The investigation and report by Michael Heron QC found that there were no issues with the integrity of the trust board roll. The former solicitor-general also concluded that the trust board’s 2017 elections were held in accordance with the principles of part three of the Maori Trust Boards Act 1995 and the Maori Trust Board Regulations 1985.
The report acknowledges that while there were irregularities during the 2017 elections, they did not affect the outcome of the elections.
It also notes that the trust board needs to improve the way it manages conflicts of interest, and that there have been some instances where full disclosure of information to all trust board members has not occurred.
Trust board chairman Robert Edwards said the trust welcomed the findings and recommendations.
“He [Mr Heron] has made a number of recommendations, which will help to ensure we deliver best practice in in future elections. The trust board will work through those recommendations and implement them where needed, such as appointing an independent person to the role of returning officer to maintain transparency,” he said.
Trust board chief executive Dickie Farrar said the focus was now on strengthening policies and processes.
“We acknowledge there were some irregularities, and we are focused on ensuring we have the right support systems in place to help the board in its decision making.”
Mr Edwards said it was a huge relief to have the ninisterial investigation completed so that they could move forward.
“However, we acknowledge there is work still to be done as trustees to ensure we maintain the integrity of the roll and the privacy of each individual person who is registered. Rest assured, we do not take this task lightly.”
Mr Edwards said the trust board was keen to act immediately on the recommendations outlined in the report.
“Minister Nanaia Mahuta has set a deadline of 14 December to provide a progress report on the recommendations.”
The full report can be accessed here www.whakatohea.co.nz.
Hapu critical of QC’s report
NGAI Tamahaua hapu chairman Peter Selwyn was critical of the report’s findings.

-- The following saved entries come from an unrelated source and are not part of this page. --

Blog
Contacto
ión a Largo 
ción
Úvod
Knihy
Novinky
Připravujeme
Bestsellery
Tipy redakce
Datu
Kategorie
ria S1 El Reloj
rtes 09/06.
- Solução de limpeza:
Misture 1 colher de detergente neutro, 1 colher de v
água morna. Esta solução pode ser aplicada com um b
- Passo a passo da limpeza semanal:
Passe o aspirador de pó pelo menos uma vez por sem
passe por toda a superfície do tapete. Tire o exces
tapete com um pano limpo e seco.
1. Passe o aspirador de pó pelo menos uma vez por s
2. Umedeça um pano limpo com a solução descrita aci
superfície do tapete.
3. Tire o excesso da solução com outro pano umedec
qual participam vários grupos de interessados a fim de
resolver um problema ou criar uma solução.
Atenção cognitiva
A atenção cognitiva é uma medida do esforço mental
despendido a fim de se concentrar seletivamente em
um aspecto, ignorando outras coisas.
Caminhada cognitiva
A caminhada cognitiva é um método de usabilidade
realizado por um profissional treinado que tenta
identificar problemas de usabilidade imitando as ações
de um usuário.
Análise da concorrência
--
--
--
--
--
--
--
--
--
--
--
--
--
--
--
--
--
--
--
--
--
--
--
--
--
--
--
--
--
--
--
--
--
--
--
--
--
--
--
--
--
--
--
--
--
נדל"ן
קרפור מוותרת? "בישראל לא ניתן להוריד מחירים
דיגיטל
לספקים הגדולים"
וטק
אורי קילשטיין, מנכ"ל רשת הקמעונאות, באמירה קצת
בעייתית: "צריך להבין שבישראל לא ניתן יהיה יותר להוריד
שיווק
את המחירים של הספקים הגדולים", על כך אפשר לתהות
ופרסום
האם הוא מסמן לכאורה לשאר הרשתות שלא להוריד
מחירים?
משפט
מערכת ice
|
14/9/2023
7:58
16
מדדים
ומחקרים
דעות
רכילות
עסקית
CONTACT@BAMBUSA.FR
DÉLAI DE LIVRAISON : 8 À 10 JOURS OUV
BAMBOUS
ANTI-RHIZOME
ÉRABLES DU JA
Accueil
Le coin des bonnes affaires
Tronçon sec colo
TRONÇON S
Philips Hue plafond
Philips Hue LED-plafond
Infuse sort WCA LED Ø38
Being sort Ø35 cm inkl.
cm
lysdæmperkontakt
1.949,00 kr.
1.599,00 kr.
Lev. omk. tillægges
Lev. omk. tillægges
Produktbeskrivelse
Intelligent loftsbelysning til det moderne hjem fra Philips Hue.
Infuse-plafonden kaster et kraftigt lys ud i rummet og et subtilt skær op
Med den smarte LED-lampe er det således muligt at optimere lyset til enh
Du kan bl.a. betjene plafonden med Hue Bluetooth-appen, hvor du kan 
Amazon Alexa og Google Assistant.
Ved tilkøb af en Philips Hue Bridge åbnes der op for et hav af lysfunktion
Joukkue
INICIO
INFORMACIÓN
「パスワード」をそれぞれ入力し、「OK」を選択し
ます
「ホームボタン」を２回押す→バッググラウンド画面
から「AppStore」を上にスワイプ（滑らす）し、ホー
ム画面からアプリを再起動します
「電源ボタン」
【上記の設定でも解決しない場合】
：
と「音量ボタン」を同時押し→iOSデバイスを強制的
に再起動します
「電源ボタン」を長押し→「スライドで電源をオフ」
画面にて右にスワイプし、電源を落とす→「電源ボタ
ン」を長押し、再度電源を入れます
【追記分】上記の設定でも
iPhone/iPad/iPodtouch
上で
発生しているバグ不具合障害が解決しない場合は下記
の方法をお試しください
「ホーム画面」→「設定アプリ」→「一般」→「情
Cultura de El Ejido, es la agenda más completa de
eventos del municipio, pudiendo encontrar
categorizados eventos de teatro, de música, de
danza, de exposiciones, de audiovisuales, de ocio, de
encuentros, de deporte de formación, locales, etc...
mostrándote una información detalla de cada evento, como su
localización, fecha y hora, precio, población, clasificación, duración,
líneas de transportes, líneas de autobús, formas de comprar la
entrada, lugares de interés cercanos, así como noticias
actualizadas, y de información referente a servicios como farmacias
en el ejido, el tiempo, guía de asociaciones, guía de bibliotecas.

“The Ministerial inquiry … clearly identifies that the general allegations of inappropriate conduct and improper processes are upheld and that these major problems do exist in the Whakatohea Maori Trust Board and that this misbehaviour has become ingrained in the culture of the board,” Mr Selwyn said.
“The board’s subsequent response claiming a form of exoneration is without foundation and is misleading.
“Although the report did substantiate the allegations made the report was superficial and a forensic level of inquiry is needed to address the many serious concerns that Mr Heron could not complete because of the short time frame and his limited resources.
“The conflicts of interest and pecuniary gain involving the aquaculture assets is a key issue outstanding.
“Minister Mahuta’s intention to validate the 2017 elections is of particular concern given Mr Heron’s clear finding that the board’s electoral roll was never authorised for use as the legislation requires, is unverified and unverifiable, and that one nominee was accepted in spite of being late.
“It is difficult to see if this was a local government election that that would ever be permitted. Why are Maori trust board’s subject to a second-class standard of democracy?
“The statements of the [chief executive] are ambiguous and inconsistent throughout the report. Mr Heron went so far as to recommend that the returning officer role be given to somebody else because the chief executive was not neutral.”
Ngai Tamahaua is one of six hapu which are part of the Whakatohea Maori Trust Board under the Maori trust Boards Act 1955. Each hapu elect two trustees every three year by postal ballot.